Snyder’s mother, Kari Snyder, also believes the most important thing right now is to provide counseling for the students and to develop what she called “emotional intelligence skills” through face-to-face and physical interaction.

“I think it would be good for them to state how they're going to feel safe, and what the school can do to make you feel even more safe. They need to be told, ‘Safety is our highest priority. You're here with us, you’re family, and we want you to feel safe. And we'll do everything that it takes to make sure that this gets better. Because you are our family.
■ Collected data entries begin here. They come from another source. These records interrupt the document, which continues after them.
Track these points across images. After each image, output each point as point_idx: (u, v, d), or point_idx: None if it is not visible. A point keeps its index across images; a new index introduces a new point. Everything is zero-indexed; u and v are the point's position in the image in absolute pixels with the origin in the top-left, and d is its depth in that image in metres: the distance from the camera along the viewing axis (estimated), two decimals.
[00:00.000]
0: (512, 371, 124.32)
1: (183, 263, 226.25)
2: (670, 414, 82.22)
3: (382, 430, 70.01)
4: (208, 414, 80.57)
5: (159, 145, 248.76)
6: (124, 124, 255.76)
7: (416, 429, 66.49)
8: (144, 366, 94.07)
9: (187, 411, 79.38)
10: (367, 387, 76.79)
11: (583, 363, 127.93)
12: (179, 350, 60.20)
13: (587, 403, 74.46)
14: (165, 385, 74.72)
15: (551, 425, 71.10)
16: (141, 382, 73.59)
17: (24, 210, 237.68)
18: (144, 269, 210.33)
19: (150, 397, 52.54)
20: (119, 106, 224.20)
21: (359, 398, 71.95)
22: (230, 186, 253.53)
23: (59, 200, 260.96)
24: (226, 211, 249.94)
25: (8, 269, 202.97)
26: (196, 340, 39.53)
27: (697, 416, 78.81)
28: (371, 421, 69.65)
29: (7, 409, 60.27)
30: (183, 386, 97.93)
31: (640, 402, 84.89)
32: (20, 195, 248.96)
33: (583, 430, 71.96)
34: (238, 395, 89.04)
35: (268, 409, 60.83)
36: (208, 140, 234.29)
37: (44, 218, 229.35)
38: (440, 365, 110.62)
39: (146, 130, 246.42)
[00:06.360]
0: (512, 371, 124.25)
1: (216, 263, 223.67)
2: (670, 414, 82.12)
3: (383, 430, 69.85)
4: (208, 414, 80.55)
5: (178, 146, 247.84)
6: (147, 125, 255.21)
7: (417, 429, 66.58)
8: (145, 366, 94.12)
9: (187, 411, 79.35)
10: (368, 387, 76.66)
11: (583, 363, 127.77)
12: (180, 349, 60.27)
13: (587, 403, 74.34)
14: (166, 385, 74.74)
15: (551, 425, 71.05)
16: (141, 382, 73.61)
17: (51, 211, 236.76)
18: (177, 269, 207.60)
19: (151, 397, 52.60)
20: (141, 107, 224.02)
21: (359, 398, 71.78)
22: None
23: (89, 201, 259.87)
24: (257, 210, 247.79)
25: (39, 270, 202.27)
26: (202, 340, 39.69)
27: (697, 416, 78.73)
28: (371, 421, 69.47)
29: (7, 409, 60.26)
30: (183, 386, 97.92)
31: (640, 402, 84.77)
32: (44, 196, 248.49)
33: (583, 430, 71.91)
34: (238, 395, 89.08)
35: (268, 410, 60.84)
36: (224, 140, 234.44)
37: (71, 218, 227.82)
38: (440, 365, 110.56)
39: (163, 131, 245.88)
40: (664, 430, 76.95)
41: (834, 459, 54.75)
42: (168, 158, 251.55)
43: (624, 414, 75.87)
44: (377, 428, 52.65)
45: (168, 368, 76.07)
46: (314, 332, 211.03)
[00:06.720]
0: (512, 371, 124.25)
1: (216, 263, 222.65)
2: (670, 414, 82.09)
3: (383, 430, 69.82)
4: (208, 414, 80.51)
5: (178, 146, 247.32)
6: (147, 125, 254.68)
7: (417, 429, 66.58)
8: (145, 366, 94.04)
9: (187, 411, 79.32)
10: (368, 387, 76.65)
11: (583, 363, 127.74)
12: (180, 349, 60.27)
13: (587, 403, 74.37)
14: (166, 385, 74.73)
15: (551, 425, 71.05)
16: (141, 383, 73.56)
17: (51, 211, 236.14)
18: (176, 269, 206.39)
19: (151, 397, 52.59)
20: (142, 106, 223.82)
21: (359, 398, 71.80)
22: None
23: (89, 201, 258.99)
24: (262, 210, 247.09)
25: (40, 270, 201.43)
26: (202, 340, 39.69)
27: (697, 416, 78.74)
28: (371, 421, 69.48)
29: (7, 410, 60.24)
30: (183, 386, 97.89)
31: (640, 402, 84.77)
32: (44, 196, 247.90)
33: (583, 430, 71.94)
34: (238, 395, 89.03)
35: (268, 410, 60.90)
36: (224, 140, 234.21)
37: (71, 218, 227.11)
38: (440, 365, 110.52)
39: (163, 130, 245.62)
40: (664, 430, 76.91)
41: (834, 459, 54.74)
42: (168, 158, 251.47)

When you're here, you are our children,” she said.

With more than 1,600 students, Montgomery High School is the second-largest school in Santa Rosa and in need of major repairs, according to a report published by The Press Democrat last week.

The school, built in 1958, has exposed wires hanging from the rafters in hallways; wooden skirting around the foundation of old portable classrooms is rotting; and students often must wait to get home to go to the bathroom because the ones at the school are foul smelling and there aren't enough available, according to students who spoke to the newspaper.

Lisa Cavin, associate superintendent of business services for the Santa Rosa City Schools District, told the newspaper the district hasn't had the funds for some projects over the years and that constant vandalism diverts money.

The Sonoma County District Attorney's Office did not immediately have a comment Thursday about the potential filing of charges.